[STUDY TEXT]

★ ★ ★

That is appalling. I would have been sending solicitor's letters to the head teacher and writing official letters of complaint to the school governors long ago. I'm so glad to hear he is out of there. In your place I would be considering home education.

HomeEdRocks18 · 03/05/2019 01:45

You should deregister him and home educate him. I did this with my children and they are so much happier now that they are at home.

RubberTreePlant · 03/05/2019 01:46

From the moment he doesn't have to go in any more, he will start to recover.
Although the uncertainty about wheeee next will be its own stress, to an extent, until he's placed elsewhere and settled in.

But he will start to improve as soon as he knows he doesn't have to go back. The "character" is a coping mechanism.

dontfluffthefluffer · 03/05/2019 01:48

My heart aches for him. My dd is the same with rules (she has asd, social and communication issues and is the same age as your ds) and they really do get so confused when rules are bent and not adhered to. The school know this yet are flouting their own policies.

I admire you for having managed to keep your cool for so long.

Sadly the one that shouts loudest gets heard in situations like this so you need to make all the noise (metaphorically) and just involve everyone.

★ ★ ★

[RECORDED INFORMATION]
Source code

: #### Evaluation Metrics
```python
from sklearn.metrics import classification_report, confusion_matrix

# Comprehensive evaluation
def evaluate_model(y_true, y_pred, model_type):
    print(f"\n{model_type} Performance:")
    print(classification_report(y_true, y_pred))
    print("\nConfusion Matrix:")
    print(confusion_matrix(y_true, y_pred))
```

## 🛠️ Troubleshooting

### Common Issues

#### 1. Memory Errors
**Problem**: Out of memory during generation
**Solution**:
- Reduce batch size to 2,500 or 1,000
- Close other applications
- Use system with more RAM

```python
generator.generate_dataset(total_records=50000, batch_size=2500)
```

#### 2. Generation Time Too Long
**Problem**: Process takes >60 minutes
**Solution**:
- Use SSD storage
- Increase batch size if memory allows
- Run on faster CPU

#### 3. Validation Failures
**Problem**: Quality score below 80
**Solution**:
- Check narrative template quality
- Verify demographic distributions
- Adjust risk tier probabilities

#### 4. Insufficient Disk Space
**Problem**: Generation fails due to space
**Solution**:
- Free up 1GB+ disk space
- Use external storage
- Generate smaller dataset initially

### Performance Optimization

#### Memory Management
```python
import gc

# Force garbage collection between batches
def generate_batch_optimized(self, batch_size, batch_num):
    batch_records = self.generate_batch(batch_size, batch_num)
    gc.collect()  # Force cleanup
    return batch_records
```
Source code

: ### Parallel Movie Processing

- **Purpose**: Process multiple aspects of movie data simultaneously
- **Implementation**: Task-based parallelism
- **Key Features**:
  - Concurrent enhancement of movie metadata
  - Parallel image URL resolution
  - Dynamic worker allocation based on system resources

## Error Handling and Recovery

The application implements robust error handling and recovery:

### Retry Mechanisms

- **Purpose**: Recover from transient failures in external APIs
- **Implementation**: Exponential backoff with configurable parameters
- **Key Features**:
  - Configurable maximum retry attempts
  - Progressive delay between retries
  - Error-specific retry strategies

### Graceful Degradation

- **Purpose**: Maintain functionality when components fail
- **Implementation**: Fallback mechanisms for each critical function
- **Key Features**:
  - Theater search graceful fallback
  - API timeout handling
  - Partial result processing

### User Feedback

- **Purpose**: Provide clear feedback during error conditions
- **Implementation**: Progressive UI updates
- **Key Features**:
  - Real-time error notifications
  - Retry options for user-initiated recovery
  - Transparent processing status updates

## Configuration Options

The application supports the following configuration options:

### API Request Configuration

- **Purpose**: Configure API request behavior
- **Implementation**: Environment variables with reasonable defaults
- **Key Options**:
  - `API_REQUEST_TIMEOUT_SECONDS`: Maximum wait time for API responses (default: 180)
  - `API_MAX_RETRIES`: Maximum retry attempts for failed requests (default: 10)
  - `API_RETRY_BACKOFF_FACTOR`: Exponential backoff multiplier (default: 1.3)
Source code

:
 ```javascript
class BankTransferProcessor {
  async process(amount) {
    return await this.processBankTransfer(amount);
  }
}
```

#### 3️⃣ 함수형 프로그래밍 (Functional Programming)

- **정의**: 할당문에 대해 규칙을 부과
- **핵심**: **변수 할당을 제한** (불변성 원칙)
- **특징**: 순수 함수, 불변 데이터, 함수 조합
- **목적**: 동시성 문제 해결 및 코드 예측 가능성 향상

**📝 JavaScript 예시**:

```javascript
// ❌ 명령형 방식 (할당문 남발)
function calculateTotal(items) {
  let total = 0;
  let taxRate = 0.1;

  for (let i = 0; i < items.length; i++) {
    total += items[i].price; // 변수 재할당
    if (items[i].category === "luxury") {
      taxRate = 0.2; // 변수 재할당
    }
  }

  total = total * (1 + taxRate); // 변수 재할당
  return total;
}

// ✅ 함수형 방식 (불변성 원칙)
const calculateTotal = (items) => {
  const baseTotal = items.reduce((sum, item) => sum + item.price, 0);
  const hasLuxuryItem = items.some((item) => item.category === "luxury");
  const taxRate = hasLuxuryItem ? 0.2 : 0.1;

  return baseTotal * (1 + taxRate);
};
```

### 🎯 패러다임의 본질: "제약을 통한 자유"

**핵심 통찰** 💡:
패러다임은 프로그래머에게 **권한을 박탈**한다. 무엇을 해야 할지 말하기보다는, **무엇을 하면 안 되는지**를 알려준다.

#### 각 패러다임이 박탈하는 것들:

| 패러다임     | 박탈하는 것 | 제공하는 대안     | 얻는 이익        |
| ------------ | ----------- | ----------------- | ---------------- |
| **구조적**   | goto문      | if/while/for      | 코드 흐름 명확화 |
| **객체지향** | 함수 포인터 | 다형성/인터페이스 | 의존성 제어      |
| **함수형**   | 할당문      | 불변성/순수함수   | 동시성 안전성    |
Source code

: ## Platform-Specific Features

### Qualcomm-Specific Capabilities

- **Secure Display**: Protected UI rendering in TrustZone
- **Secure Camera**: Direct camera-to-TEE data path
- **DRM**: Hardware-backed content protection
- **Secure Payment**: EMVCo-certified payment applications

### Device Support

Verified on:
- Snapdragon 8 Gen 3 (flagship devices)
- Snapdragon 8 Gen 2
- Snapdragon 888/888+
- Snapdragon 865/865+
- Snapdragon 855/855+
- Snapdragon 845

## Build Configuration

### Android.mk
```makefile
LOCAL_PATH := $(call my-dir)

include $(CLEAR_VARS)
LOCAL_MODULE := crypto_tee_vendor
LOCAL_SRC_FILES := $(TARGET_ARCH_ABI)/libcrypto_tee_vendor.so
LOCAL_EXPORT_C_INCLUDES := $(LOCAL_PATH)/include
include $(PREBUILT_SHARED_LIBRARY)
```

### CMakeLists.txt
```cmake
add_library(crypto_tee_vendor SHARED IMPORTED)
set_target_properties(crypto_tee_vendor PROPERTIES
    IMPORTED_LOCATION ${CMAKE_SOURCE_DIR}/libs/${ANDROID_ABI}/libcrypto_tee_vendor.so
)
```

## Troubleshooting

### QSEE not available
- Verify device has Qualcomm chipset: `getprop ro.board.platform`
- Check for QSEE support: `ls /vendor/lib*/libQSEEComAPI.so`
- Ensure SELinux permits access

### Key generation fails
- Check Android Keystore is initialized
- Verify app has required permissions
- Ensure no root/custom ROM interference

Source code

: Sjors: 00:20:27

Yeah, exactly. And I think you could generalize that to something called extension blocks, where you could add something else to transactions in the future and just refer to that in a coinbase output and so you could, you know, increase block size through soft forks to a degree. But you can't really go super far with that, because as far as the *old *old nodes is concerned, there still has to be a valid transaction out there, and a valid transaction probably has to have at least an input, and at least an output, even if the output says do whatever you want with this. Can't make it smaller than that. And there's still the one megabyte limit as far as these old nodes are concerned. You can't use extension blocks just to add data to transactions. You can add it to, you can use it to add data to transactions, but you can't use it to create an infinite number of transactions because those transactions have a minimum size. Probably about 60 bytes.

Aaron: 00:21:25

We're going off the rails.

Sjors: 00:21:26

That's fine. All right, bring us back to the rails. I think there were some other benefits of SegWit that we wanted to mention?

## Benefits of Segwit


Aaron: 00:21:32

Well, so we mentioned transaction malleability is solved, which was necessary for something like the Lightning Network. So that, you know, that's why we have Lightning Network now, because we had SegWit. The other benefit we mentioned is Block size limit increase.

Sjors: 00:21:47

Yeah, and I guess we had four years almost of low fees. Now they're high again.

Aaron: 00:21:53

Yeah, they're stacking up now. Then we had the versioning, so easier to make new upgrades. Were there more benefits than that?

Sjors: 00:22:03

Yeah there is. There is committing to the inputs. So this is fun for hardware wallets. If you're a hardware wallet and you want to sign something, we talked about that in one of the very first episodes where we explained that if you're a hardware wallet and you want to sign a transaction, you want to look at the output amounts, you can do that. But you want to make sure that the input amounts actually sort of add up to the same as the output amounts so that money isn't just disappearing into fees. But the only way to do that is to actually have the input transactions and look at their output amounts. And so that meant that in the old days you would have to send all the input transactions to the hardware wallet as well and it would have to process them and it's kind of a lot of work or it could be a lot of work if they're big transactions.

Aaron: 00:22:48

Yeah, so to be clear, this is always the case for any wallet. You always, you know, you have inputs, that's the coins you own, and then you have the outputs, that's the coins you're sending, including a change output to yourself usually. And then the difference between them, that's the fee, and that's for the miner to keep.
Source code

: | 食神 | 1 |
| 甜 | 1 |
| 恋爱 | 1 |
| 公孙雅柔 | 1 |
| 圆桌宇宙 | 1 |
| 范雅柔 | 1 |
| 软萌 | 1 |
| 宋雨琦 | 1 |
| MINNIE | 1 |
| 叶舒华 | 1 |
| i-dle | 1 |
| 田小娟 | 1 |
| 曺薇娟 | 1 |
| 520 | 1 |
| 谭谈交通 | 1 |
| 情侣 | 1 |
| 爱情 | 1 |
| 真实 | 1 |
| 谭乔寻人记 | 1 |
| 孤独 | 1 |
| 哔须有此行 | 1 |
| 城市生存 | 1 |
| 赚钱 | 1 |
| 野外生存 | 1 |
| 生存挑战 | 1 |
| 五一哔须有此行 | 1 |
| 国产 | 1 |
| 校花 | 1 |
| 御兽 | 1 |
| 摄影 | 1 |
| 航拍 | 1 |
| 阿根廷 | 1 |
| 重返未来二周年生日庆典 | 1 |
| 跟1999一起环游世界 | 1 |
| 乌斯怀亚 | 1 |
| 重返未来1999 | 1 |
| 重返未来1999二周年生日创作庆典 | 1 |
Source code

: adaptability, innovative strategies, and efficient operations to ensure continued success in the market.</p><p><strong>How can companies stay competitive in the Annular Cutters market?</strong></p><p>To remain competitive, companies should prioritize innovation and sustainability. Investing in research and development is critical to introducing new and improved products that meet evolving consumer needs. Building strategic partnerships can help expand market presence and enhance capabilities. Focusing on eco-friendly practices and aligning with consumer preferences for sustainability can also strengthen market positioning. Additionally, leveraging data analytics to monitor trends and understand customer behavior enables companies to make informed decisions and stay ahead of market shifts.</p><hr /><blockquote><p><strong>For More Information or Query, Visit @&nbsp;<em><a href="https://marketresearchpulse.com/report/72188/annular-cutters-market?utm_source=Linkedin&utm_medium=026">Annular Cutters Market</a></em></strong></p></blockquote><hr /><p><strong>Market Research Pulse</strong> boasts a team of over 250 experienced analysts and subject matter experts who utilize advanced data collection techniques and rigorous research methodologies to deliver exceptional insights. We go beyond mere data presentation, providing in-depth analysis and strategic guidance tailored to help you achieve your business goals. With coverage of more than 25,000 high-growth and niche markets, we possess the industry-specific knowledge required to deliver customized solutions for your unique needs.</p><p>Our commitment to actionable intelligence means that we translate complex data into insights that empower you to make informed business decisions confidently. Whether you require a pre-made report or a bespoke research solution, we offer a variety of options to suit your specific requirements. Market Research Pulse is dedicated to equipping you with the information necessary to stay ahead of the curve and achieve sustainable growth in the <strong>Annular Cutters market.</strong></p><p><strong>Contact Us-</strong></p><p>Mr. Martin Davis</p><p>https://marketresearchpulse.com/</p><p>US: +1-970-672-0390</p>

★ ★ ★

[DESCRIPTION OF THE TASK]
Copy the forum replies above in full, word for word.

[TASK OUTPUT]
That is appalling. I would have been sending solicitor's letters to the head teacher and writing official letters of complaint to the school governors long ago. I'm so glad to hear he is out of there. In your place I would be considering home education.

HomeEdRocks18 · 03/05/2019 01:45

You should deregister him and home educate him. I did this with my children and they are so much happier now that they are at home.

RubberTreePlant · 03/05/2019 01:46

From the moment he doesn't have to go in any more, he will start to recover.
Although the uncertainty about wheeee next will be its own stress, to an extent, until he's placed elsewhere and settled in.

But he will start to improve as soon as he knows he doesn't have to go back. The "character" is a coping mechanism.

dontfluffthefluffer · 03/05/2019 01:48

My heart aches for him. My dd is the same with rules (she has asd, social and communication issues and is the same age as your ds) and they really do get so confused when rules are bent and not adhered to. The school know this yet are flouting their own policies.

I admire you for having managed to keep your cool for so long.

Sadly the one that shouts loudest gets heard in situations like this so you need to make all the noise (metaphorically) and just involve everyone.